Are All Directors Treated Equally? Evidence from Director Turnover Following Opportunistic Insider SellingDe Groote, Sander; Bruynseels, Liesbeth; Gaeremynck, Ann
doi: 10.1007/s10551-022-05127-9pmid: N/A
This study investigates the likelihood of director turnover following opportunistic insider selling. Given that opportunistic insider selling may be costly to a firm due to potential legal risk and firm legitimacy concerns, we hypothesize that directors engaging in this type of transactions have a higher likelihood of subsequently leaving the board.

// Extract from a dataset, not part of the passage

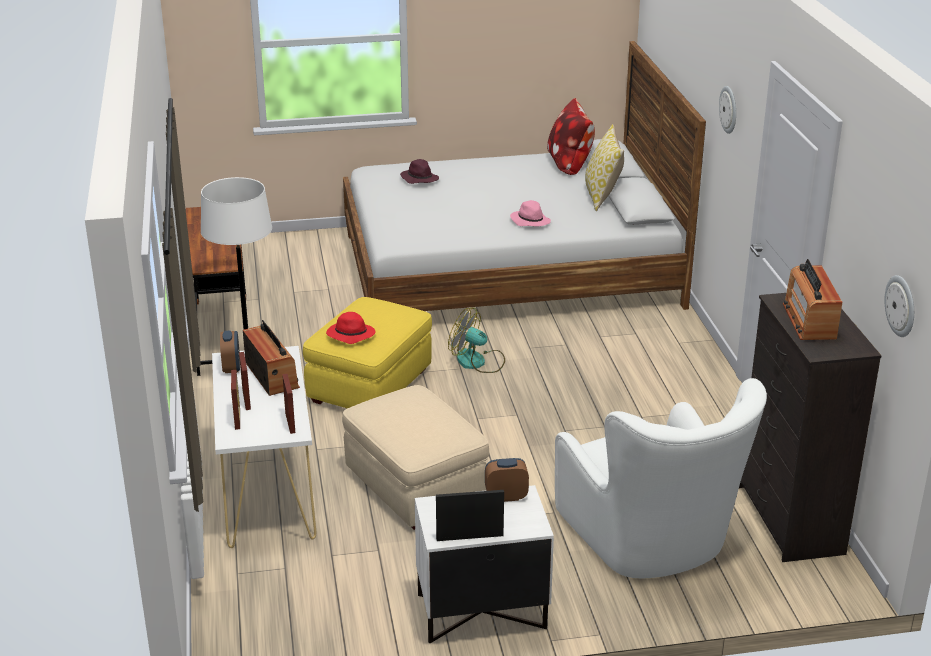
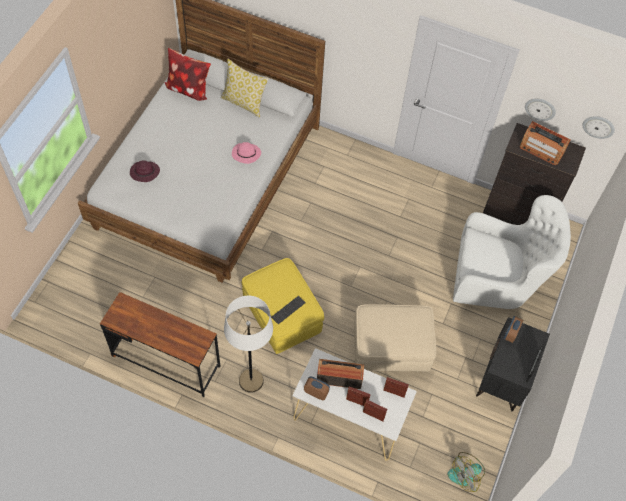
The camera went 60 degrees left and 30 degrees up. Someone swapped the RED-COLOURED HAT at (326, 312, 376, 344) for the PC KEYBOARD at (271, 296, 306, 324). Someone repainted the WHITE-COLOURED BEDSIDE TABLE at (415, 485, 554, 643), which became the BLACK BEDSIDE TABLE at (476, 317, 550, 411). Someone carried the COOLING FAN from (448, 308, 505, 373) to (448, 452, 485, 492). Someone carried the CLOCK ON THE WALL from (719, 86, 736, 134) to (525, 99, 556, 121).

Using archival data of 11,409 directors in 2280 US firms from 2005 to 2014, univariate comparisons show that directors engaging in opportunistic insider selling are about 8% more likely to exit their firms’ board compared to directors not engaging in this behavior. Furthermore, multivariate results show that the likelihood of director departure following opportunistic insider selling is higher for some directors but not all. Specifically, directors who are especially valuable to the board or costly to replace do not seem to experience elevated levels of turnover. Interestingly, this difference in director turnover is only observed in smaller firms. We find that in larger firms, the likelihood of director turnover following opportunistic insider selling does not depend on director characteristics. As such, results seem to suggest that boards do not homogeneously self-regulate in this context as some directors seem to be shielded from turnover following unethical behavior.